[Opening GIVEN PASSAGE section]

Researchers at the German Cancer Research Center (Deutsches Krebsforschungszentrum, DKFZ) in the group of Markus Schmitt have developed a detection method for human papillomaviruses (HPV) which allows them to identify, in a quick and highly reliable manner, high-risk viruses that cause cervical cancer.



The prime risk factor for cervical cancer is an infection with human papillomaviruses. However, not all HPV types are a health hazard. Scientists distinguish between high-risk types and more harmless family members. There are detection methods available that basically allow one to precisely identify the virus type. However, current methods are not really suitable for large-scale use. In addition, it is not possible to unambiguously detect multiple infections with several different virus types.

An approach developed by virus researchers of the German Cancer Research Center now provides a promising alternative. Markus Schmitt and his colleagues describe their test method in the latest issue of the Journal of Clinical Microbiology*: They first isolate the viral genetic material from a tissue sample, amplify and label it. The enriched DNA material is subsequently mixed with different probes, i.e. small DNA fragments each of which is typical for a specific virus type. If the DNA sequences of the viral DNA under study and the probe are identical, they will bind to each other. The probe thus isolates the unknown DNA from the mixture – a process called hybridization. The probes, in turn, are coupled to tiny plastic beads of different colors, with each type of probe attached to beads of the same color. A reading device measures the amount of hybridized viral DNA on the beads. By their characteristic color, the beads tell us which viral DNA was present in the sample.

[Closing GIVEN PASSAGE section]

YOUR TASK => Does each statement agree with the passage on HPV detection? Answer yes or no for each, quoting the words of the passage that decide it. 1. Current methods can unambiguously detect multiple infections with several different virus types. 2. Each type of probe is attached to beads of the same color. 3. Every HPV type is a health hazard.

[Opening STORED DATA section]

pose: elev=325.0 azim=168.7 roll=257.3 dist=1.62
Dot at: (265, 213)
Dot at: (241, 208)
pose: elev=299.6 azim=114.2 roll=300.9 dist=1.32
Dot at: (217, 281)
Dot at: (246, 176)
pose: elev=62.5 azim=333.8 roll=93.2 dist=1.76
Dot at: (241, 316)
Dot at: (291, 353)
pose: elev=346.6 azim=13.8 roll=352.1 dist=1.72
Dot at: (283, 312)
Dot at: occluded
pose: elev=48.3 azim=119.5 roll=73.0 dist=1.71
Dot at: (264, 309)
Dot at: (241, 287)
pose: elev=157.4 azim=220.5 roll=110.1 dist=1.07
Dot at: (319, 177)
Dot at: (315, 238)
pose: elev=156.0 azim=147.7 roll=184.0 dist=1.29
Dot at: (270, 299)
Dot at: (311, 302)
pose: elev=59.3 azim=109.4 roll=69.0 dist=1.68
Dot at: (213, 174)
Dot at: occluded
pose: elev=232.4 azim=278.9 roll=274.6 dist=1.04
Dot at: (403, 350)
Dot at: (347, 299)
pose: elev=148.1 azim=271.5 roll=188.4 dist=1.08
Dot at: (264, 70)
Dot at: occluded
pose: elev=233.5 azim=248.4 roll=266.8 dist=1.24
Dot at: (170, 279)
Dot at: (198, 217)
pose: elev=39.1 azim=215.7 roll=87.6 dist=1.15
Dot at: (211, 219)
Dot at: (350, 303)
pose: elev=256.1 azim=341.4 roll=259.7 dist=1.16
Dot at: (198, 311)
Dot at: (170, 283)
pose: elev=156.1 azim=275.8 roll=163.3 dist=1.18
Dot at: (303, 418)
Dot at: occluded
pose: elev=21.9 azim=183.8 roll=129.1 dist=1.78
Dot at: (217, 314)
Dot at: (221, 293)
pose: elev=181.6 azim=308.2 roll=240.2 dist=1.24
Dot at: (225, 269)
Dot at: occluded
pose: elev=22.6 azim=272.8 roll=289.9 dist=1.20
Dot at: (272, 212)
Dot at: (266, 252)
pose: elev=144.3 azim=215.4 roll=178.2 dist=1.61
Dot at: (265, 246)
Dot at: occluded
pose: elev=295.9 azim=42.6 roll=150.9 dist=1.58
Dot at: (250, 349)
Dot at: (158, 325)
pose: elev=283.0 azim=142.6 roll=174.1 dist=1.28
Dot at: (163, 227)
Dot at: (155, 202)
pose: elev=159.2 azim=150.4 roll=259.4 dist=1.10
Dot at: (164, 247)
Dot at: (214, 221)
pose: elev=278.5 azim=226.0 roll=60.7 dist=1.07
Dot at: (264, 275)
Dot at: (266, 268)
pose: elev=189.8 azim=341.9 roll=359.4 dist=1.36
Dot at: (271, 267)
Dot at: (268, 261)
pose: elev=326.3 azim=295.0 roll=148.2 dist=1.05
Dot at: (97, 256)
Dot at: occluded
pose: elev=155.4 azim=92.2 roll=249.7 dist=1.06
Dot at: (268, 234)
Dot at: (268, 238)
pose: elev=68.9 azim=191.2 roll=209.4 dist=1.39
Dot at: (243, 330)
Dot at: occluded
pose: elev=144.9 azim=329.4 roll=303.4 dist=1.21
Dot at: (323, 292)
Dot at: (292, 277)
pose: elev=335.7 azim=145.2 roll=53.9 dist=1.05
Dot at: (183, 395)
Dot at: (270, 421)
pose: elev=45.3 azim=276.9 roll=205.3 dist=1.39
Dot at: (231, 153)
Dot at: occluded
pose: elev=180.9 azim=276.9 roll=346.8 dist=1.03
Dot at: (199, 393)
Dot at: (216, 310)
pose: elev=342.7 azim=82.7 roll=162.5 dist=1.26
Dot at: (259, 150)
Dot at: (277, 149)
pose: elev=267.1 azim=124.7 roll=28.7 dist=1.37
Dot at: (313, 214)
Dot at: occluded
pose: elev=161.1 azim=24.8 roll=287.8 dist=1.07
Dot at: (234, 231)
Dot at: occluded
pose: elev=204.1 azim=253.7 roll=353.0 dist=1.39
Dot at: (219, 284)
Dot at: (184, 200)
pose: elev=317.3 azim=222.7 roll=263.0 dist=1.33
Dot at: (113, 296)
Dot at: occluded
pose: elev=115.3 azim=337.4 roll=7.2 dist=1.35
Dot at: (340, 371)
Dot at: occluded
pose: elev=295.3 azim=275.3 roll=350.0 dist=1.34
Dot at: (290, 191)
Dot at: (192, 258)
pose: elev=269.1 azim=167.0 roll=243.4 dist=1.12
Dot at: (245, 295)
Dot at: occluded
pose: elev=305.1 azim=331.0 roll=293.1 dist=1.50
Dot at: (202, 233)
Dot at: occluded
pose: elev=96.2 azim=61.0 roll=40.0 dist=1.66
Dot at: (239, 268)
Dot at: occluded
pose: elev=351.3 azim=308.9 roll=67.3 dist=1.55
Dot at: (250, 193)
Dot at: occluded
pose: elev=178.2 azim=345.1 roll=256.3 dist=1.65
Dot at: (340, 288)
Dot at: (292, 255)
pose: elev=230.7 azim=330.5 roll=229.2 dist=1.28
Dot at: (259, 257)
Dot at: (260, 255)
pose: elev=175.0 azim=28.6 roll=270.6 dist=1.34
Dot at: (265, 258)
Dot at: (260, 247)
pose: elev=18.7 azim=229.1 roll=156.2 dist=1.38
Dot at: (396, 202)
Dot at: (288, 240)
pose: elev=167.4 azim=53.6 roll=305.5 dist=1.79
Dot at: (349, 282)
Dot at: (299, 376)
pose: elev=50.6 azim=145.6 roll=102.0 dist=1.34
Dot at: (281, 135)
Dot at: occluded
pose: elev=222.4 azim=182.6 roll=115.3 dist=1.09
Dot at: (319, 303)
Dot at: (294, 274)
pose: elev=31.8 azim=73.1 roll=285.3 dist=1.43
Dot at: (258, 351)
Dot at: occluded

[Closing STORED DATA section]

ANSWER SECTION =>
1. No: "it is not possible to unambiguously detect multiple infections with several different virus types."
2. Yes: "with each type of probe attached to beads of the same color."
3. No: "not all HPV types are a health hazard."